» Aim of the exercise
Go through the records and restate them word for word, omitting images.

» Information given

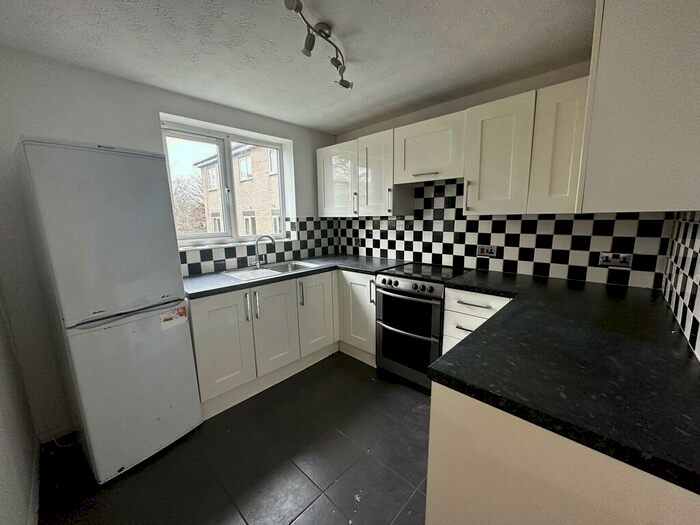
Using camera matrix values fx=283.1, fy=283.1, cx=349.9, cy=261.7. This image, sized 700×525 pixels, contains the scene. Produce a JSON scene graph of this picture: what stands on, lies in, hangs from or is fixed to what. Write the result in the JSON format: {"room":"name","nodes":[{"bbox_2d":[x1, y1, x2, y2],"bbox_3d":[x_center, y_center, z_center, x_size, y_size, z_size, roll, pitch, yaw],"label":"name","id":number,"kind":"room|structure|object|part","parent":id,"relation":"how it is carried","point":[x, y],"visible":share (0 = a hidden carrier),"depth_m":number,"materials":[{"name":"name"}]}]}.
{"room":"kitchen","nodes":[
{"label":"kitchen","id":0,"kind":"room"},
{"bbox_2d":[0,287,40,524],"bbox_3d":[-0.914,0.228,0.472,3.268,2.275,0.157,8,14,43],"label":"left wall","id":1,"kind":"structure","parent":0,"point":[2,486],"depth_m":1.31,"materials":[{"name":"white paint"}]},
{"bbox_2d":[27,437,40,524],"bbox_3d":[-1.002,1.229,0.877,2.458,0.093,0.015,8,14,43],"label":"baseboard","id":2,"kind":"structure","parent":1,"relation":"attached to","point":[34,493],"depth_m":1.42,"materials":[{"name":"white paint"}]},
{"bbox_2d":[0,45,339,440],"bbox_3d":[-1.139,-0.187,2.580,0.242,2.303,2.899,8,14,43],"label":"window wall","id":3,"kind":"structure","parent":0,"point":[167,105],"depth_m":1.74,"materials":[{"name":"paint"}]},
{"bbox_2d":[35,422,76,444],"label":"baseboard","id":4,"kind":"structure","parent":3,"relation":"attached to","point":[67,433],"depth_m":1.80,"materials":[{"name":"white paint"}]},
{"bbox_2d":[160,115,291,246],"bbox_3d":[-1.116,-0.673,2.659,0.125,0.988,1.143,8,14,43],"label":"window","id":5,"kind":"structure","parent":3,"relation":"in","point":[221,146],"depth_m":2.61,"materials":[{"name":"white"}]},
{"bbox_2d":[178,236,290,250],"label":"window sill","id":6,"kind":"structure","parent":3,"relation":"attached to","point":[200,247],"depth_m":2.50,"materials":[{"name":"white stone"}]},
{"bbox_2d":[179,216,339,275],"bbox_3d":[-0.833,-0.210,2.800,0.009,0.458,1.901,8,14,43],"label":"tile backsplash","id":7,"kind":"structure","parent":3,"relation":"attached to","point":[197,271],"depth_m":2.86,"materials":[{"name":"tile"}]},
{"bbox_2d":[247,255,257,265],"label":"socket","id":8,"kind":"object","parent":7,"relation":"attached to","point":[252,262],"visible":0.73,"depth_m":2.66,"materials":[{"name":"white"}]},
{"bbox_2d":[36,352,430,524],"bbox_3d":[0.150,1.208,1.476,3.635,0.102,3.073,8,14,43],"label":"floor","id":9,"kind":"structure","parent":0,"point":[171,455],"depth_m":1.59,"materials":[{"name":"tile"}]},
{"bbox_2d":[16,138,202,483],"bbox_3d":[-1.388,0.256,1.677,0.613,1.762,0.513,8,14,43],"label":"refrigerator","id":10,"kind":"object","parent":9,"relation":"on","point":[184,368],"visible":0.99,"depth_m":1.45,"materials":[{"name":"white metal"}]},
{"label":"freezer handle","id":11,"kind":"part","parent":10,"relation":"part of","materials":[{"name":"plastic"}]},
{"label":"freezer drawer","id":12,"kind":"part","parent":10,"relation":"part of","materials":[{"name":"white metal"}]},
{"bbox_2d":[159,304,187,329],"bbox_3d":[-1.063,0.335,1.706,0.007,0.113,0.154,6,12,33],"label":"sticker","id":13,"kind":"object","parent":10,"relation":"attached to","point":[181,311],"visible":0.99,"depth_m":1.70,"materials":[{"name":"paper"}]},
{"bbox_2d":[188,267,375,416],"bbox_3d":[-0.788,0.554,2.505,0.639,0.863,1.275,8,14,43],"label":"base cabinet run","id":14,"kind":"object","parent":9,"relation":"on","point":[205,347],"visible":0.57,"depth_m":2.18,"materials":[{"name":"white paint"}]},
{"bbox_3d":[-0.893,0.596,2.001,0.068,0.697,0.369,8,14,43],"label":"cabinet door","id":15,"kind":"part","parent":14,"relation":"part of","materials":[{"name":"white"}]},
{"bbox_3d":[-0.749,0.333,2.059,0.034,0.201,0.018,8,14,43],"label":"handle","id":16,"kind":"part","parent":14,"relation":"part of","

» Solved exercise
Using camera matrix values fx=283.1, fy=283.1, cx=349.9, cy=261.7. This image, sized 700×525 pixels, contains the scene. Produce a JSON scene graph of this picture: what stands on, lies in, hangs from or is fixed to what. Write the result in the JSON format: {"room":"name","nodes":[{"bbox_2d":[x1, y1, x2, y2],"bbox_3d":[x_center, y_center, z_center, x_size, y_size, z_size, roll, pitch, yaw],"label":"name","id":number,"kind":"room|structure|object|part","parent":id,"relation":"how it is carried","point":[x, y],"visible":share (0 = a hidden carrier),"depth_m":number,"materials":[{"name":"name"}]}]}.
{"room":"kitchen","nodes":[
{"label":"kitchen","id":0,"kind":"room"},
{"bbox_2d":[0,287,40,524],"bbox_3d":[-0.914,0.228,0.472,3.268,2.275,0.157,8,14,43],"label":"left wall","id":1,"kind":"structure","parent":0,"point":[2,486],"depth_m":1.31,"materials":[{"name":"white paint"}]},
{"bbox_2d":[27,437,40,524],"bbox_3d":[-1.002,1.229,0.877,2.458,0.093,0.015,8,14,43],"label":"baseboard","id":2,"kind":"structure","parent":1,"relation":"attached to","point":[34,493],"depth_m":1.42,"materials":[{"name":"white paint"}]},
{"bbox_2d":[0,45,339,440],"bbox_3d":[-1.139,-0.187,2.580,0.242,2.303,2.899,8,14,43],"label":"window wall","id":3,"kind":"structure","parent":0,"point":[167,105],"depth_m":1.74,"materials":[{"name":"paint"}]},
{"bbox_2d":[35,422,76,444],"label":"baseboard","id":4,"kind":"structure","parent":3,"relation":"attached to","point":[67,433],"depth_m":1.80,"materials":[{"name":"white paint"}]},
{"bbox_2d":[160,115,291,246],"bbox_3d":[-1.116,-0.673,2.659,0.125,0.988,1.143,8,14,43],"label":"window","id":5,"kind":"structure","parent":3,"relation":"in","point":[221,146],"depth_m":2.61,"materials":[{"name":"white"}]},
{"bbox_2d":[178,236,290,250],"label":"window sill","id":6,"kind":"structure","parent":3,"relation":"attached to","point":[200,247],"depth_m":2.50,"materials":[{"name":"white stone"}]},
{"bbox_2d":[179,216,339,275],"bbox_3d":[-0.833,-0.210,2.800,0.009,0.458,1.901,8,14,43],"label":"tile backsplash","id":7,"kind":"structure","parent":3,"relation":"attached to","point":[197,271],"depth_m":2.86,"materials":[{"name":"tile"}]},
{"bbox_2d":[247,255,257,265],"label":"socket","id":8,"kind":"object","parent":7,"relation":"attached to","point":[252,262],"visible":0.73,"depth_m":2.66,"materials":[{"name":"white"}]},
{"bbox_2d":[36,352,430,524],"bbox_3d":[0.150,1.208,1.476,3.635,0.102,3.073,8,14,43],"label":"floor","id":9,"kind":"structure","parent":0,"point":[171,455],"depth_m":1.59,"materials":[{"name":"tile"}]},
{"bbox_2d":[16,138,202,483],"bbox_3d":[-1.388,0.256,1.677,0.613,1.762,0.513,8,14,43],"label":"refrigerator","id":10,"kind":"object","parent":9,"relation":"on","point":[184,368],"visible":0.99,"depth_m":1.45,"materials":[{"name":"white metal"}]},
{"label":"freezer handle","id":11,"kind":"part","parent":10,"relation":"part of","materials":[{"name":"plastic"}]},
{"label":"freezer drawer","id":12,"kind":"part","parent":10,"relation":"part of","materials":[{"name":"white metal"}]},
{"bbox_2d":[159,304,187,329],"bbox_3d":[-1.063,0.335,1.706,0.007,0.113,0.154,6,12,33],"label":"sticker","id":13,"kind":"object","parent":10,"relation":"attached to","point":[181,311],"visible":0.99,"depth_m":1.70,"materials":[{"name":"paper"}]},
{"bbox_2d":[188,267,375,416],"bbox_3d":[-0.788,0.554,2.505,0.639,0.863,1.275,8,14,43],"label":"base cabinet run","id":14,"kind":"object","parent":9,"relation":"on","point":[205,347],"visible":0.57,"depth_m":2.18,"materials":[{"name":"white paint"}]},
{"bbox_3d":[-0.893,0.596,2.001,0.068,0.697,0.369,8,14,43],"label":"cabinet door","id":15,"kind":"part","parent":14,"relation":"part of","materials":[{"name":"white"}]},
{"bbox_3d":[-0.749,0.333,2.059,0.034,0.201,0.018,8,14,43],"label":"handle","id":16,"kind":"part","parent":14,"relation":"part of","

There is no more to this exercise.